Segment Open

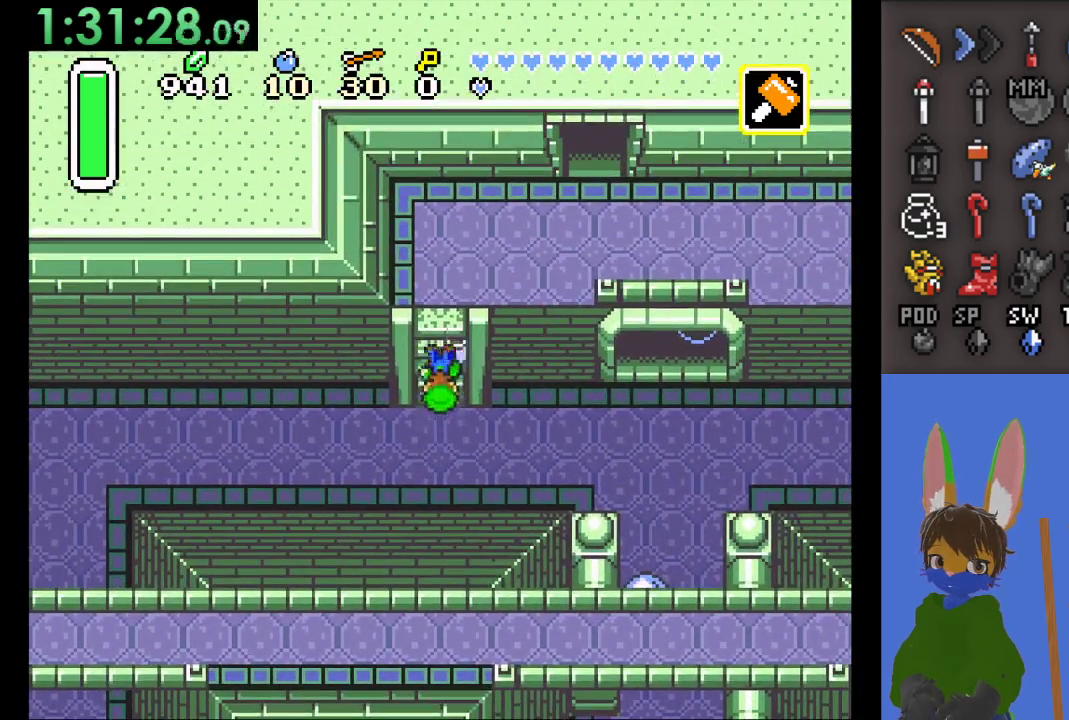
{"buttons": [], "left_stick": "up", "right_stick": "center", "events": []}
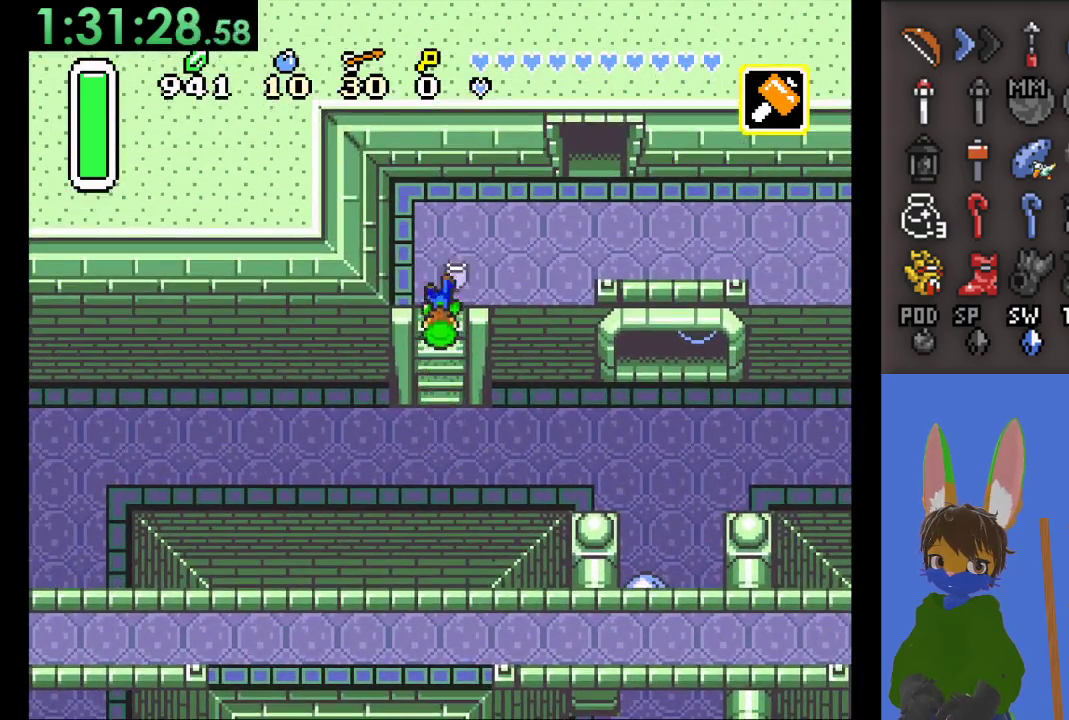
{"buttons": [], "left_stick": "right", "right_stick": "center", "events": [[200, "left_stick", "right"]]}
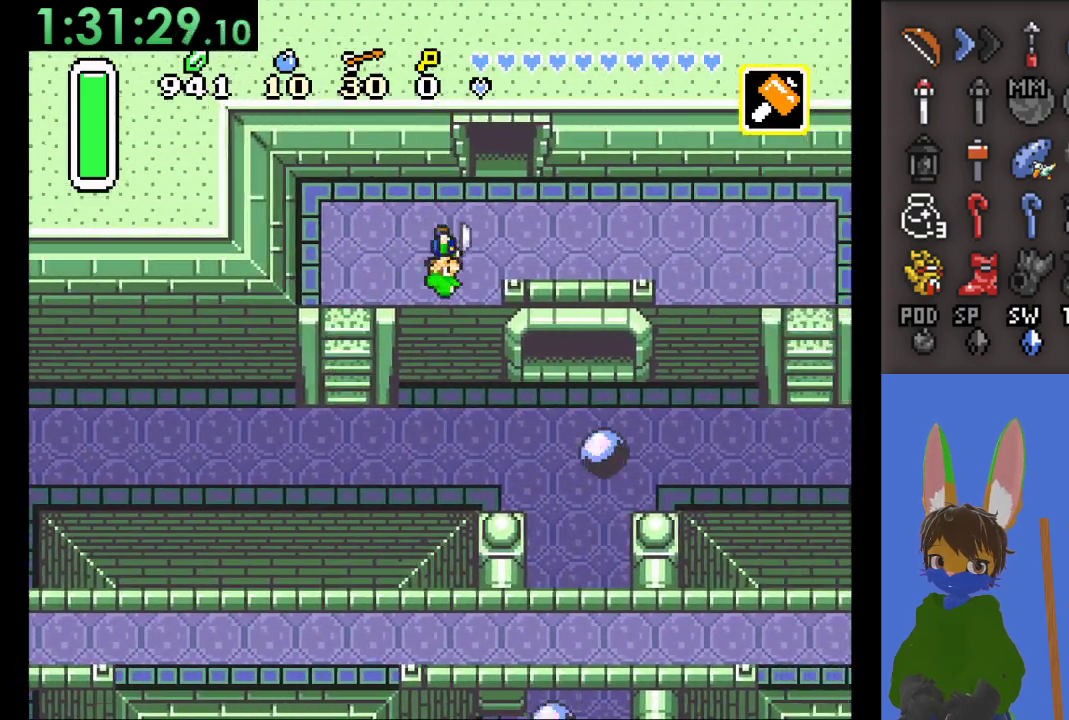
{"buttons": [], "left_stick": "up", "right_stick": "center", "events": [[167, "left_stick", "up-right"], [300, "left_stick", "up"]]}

Segment Closed

Task description: Reproduce the whole listing verbatim and keep all pictures out of it.

Finished task:
{"buttons": [], "left_stick": "up", "right_stick": "center", "events": []}
{"buttons": [], "left_stick": "right", "right_stick": "center", "events": [[200, "left_stick", "right"]]}
{"buttons": [], "left_stick": "up", "right_stick": "center", "events": [[167, "left_stick", "up-right"], [300, "left_stick", "up"]]}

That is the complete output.